Concluding his own experience, he writes, that:

During the whole of the three years I was Resident at Moorundie, not a single case of serious injury or aggression ever took place on the part of the natives against the Europeans; and a district, once considered the wildest and most dangerous, was, when I left it in November 1844, looked upon as one of the most peaceable and orderly in the province.

Then we get to Volume 2 where he writes that the “character of the Australian native has been so constantly misrepresented and traduced, that by the world at large he is looked upon as the lowest and most degraded of the human species”. He supports his opposing view to this with Lord Stanley’s statement that the “fault [re different experiences] lies with the colonists rather than with the natives”. A little later he quotes a Mr. Threlkeld, who, in a speech to the Auxiliary Aborigines’ Protection Society in New South Wales, stated that “the whites were generally the aggressors”.

He continues in this vein throughout, picking up arguments that are negative to indigenous people and beating them down. Here is another quote he includes to support his view, this one from Gawler, himself, responding to a man “who objected to sections of land being appropriated for the natives, before the public were allowed to select”:

The invasion of those ancient rights (of the natives) by survey and land appropriations of any kind, is justifiable only on the ground, that we should at the same time reserve for the natives an AMPLE SUFFICIENCY for THEIR PRESENT and future use and comfort, under the new style of things into which they are thrown; a state in which we hope they will be led to live in greater comfort, on a small space, than they enjoyed before it occurred, on their extensive original possessions.

Not perfect, and paternalistic, but some recognition at least of entitlement! These quotes – or testimonies of others – are included as “notes” and all are cited as to who said them and where.

This is getting long, but I do want to share his thoughtful comment on the application of law:

In addition to the many other inconsistencies in our conduct towards the Aborigines, not the least extraordinary is that of placing them, on the plea of protection, under the influence of our laws, and of making them British subjects. Strange anomaly, which by the former makes amenable to penalties they are ignorant of, for crimes which they do not consider as such, or which they may even have been driven to commit by our own injustice …
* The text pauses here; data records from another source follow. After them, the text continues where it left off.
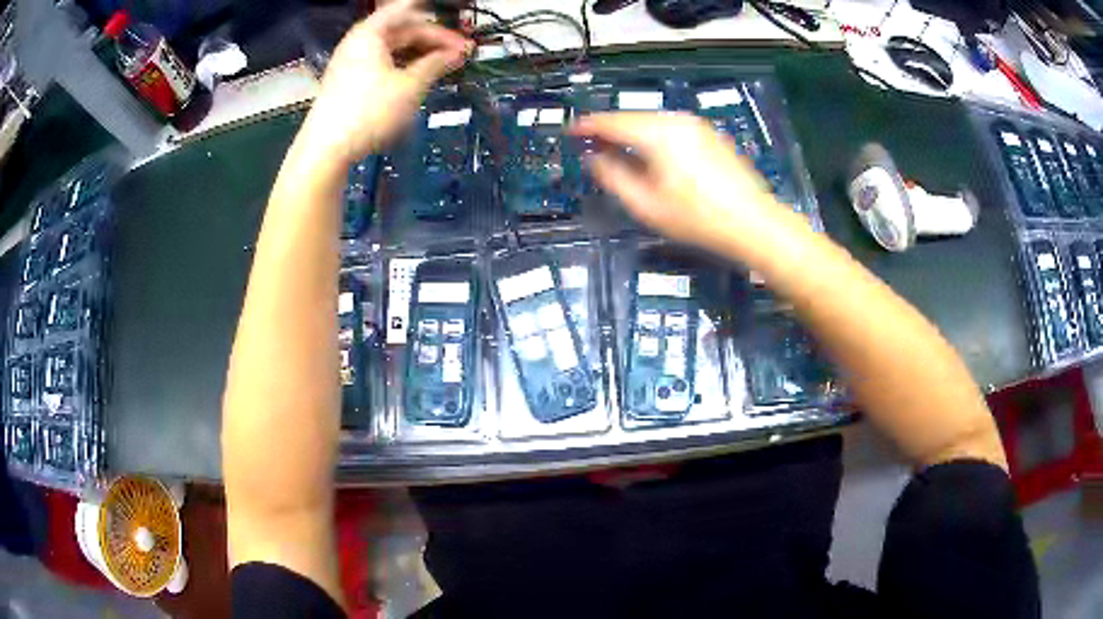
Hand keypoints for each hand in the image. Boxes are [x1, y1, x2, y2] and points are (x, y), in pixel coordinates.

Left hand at [298, 0, 469, 164]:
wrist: (327, 149)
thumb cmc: (369, 110)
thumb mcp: (410, 86)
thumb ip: (436, 64)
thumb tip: (458, 53)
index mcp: (371, 33)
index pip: (406, 9)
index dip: (433, 14)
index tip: (458, 21)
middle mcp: (360, 42)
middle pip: (402, 30)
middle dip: (433, 39)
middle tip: (461, 53)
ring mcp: (352, 63)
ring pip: (393, 49)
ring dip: (420, 55)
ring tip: (445, 67)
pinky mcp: (349, 83)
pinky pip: (383, 64)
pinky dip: (403, 67)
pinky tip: (419, 79)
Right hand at [571, 112, 789, 258]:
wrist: (754, 222)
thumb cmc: (698, 218)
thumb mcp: (646, 204)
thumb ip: (613, 176)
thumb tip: (594, 158)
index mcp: (658, 133)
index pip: (612, 122)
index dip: (587, 126)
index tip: (570, 132)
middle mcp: (676, 120)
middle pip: (632, 118)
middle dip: (609, 130)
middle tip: (589, 144)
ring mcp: (696, 125)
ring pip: (651, 122)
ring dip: (630, 133)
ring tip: (615, 150)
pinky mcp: (709, 135)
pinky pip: (670, 128)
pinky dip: (651, 136)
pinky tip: (648, 153)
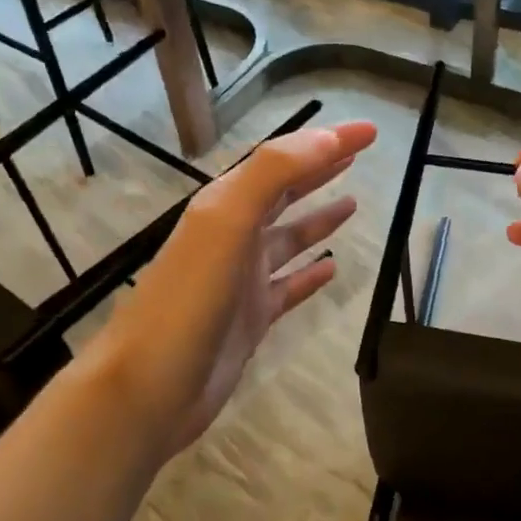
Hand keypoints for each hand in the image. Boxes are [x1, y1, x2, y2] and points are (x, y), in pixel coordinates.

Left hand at [84, 121, 378, 463]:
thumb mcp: (228, 223)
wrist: (149, 389)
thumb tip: (327, 136)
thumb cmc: (189, 301)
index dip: (325, 142)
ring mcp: (241, 280)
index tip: (371, 132)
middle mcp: (232, 236)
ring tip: (353, 203)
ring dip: (317, 218)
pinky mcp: (250, 319)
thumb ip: (273, 174)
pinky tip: (332, 267)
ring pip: (287, 238)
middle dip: (320, 170)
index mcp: (224, 206)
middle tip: (360, 155)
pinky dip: (310, 273)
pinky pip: (288, 286)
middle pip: (283, 193)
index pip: (282, 160)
These are all from Volume 2, Chapter 1. In the succeeding chapters, he documents the “appearance, habits, mode of life, means of subsistance [sic], social relations, government, ceremonies, superstitions, numbers, languages, etc” of indigenous Australians, noting the impact of Europeans on them. Records like these must surely be useful to indigenous people looking for lost histories not to mention proof of attachment to land.

As for Eyre, after leaving Australia, he had various roles in the colonies, including governor-in-chief of Jamaica where things went rather pear-shaped when he declared martial law in response to a rebellion. He was criticised, back in England, for his harshness back in England, with a Royal Commission, writes ADB historian Geoffrey Dutton, finding “that Eyre had acted with commendable promptitude but unnecessary rigour”. Dutton suggests mitigating circumstances but concludes that “the poignant contrast remains between the … humane protector of the Aboriginals in Australia, and ‘the monster of Jamaica’.”